#### [Assignment]
The data is to be repeated exactly, with the images removed.

=== Data records ===

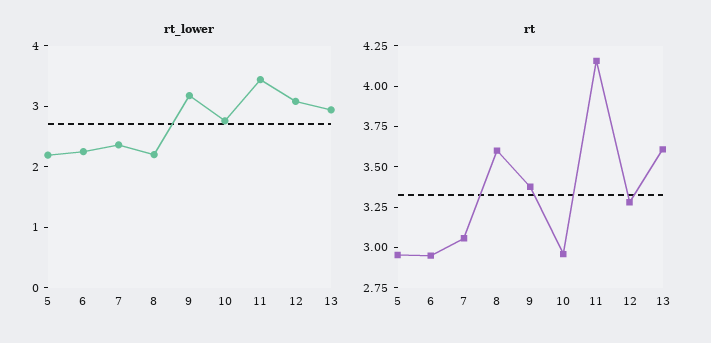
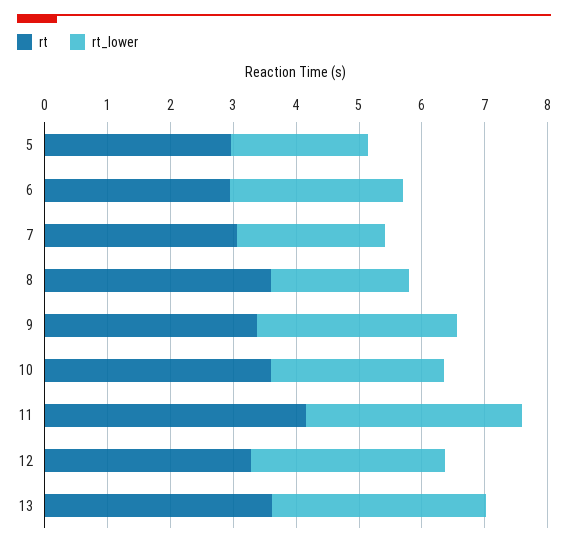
rt_lower, 6: 2.2 -> 2.8
rt_lower, 13: 3 -> 3.4
rt, 10: 2.95 -> 3.6

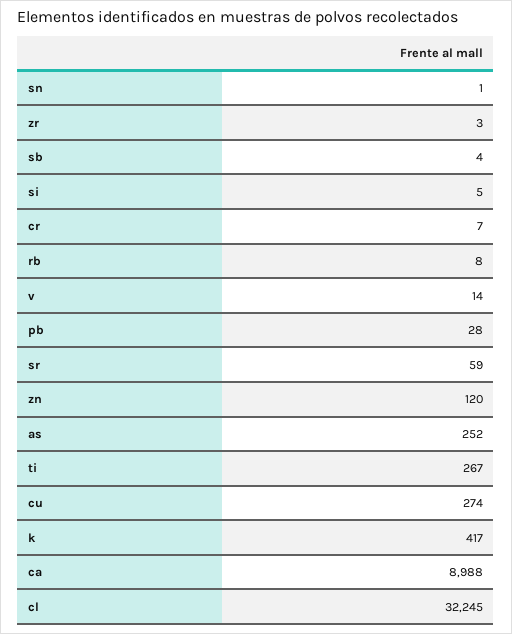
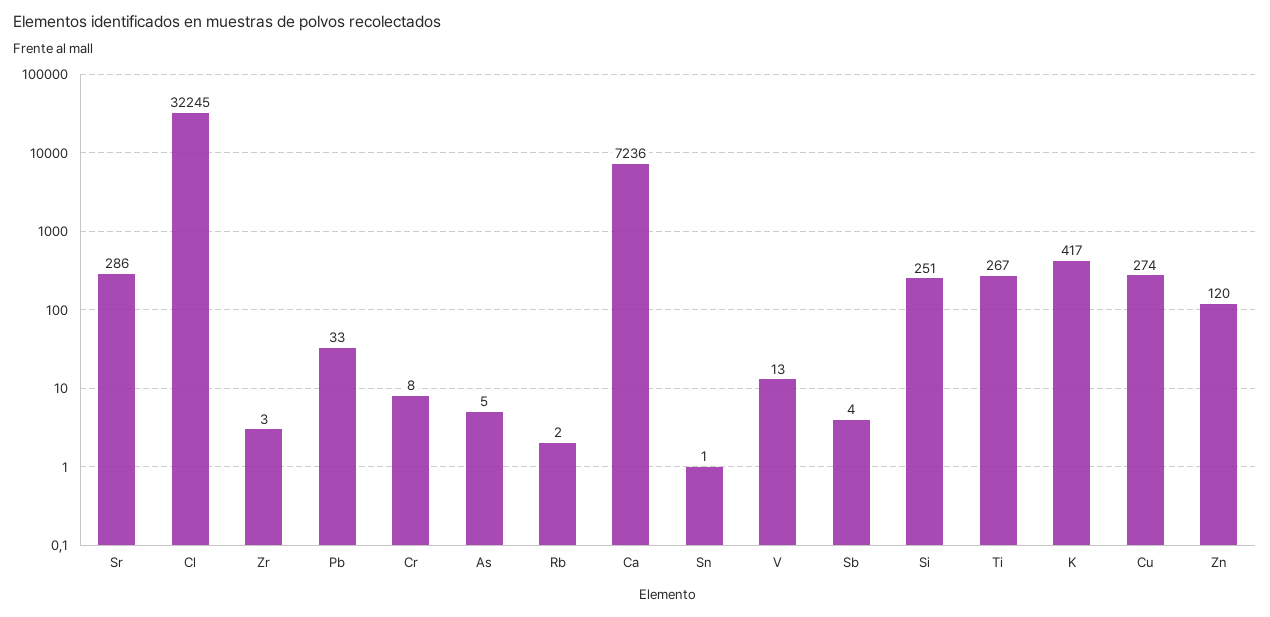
si: 5 -> 251
cr: 7 -> 8
rb: 8 -> 2
v: 14 -> 13
pb: 28 -> 33
sr: 59 -> 286
as: 252 -> 5
ca: 8988 -> 7236

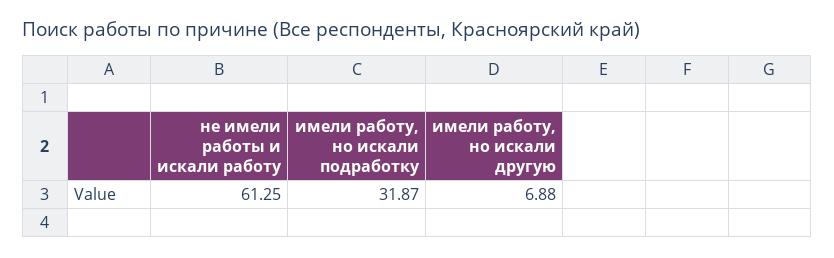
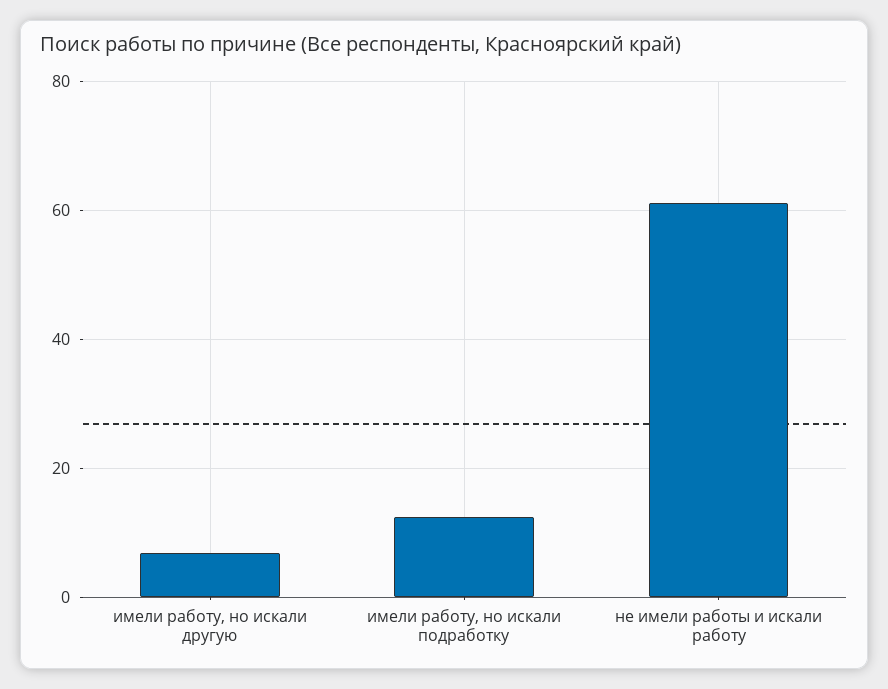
имели работу, но искали подработку: 31.87 -> 12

===

#### [Solution]
rt_lower, 6: 2.2 -> 2.8
rt_lower, 13: 3 -> 3.4
rt, 10: 2.95 -> 3.6

si: 5 -> 251
cr: 7 -> 8
rb: 8 -> 2
v: 14 -> 13
pb: 28 -> 33
sr: 59 -> 286
as: 252 -> 5
ca: 8988 -> 7236

имели работу, но искали подработку: 31.87 -> 12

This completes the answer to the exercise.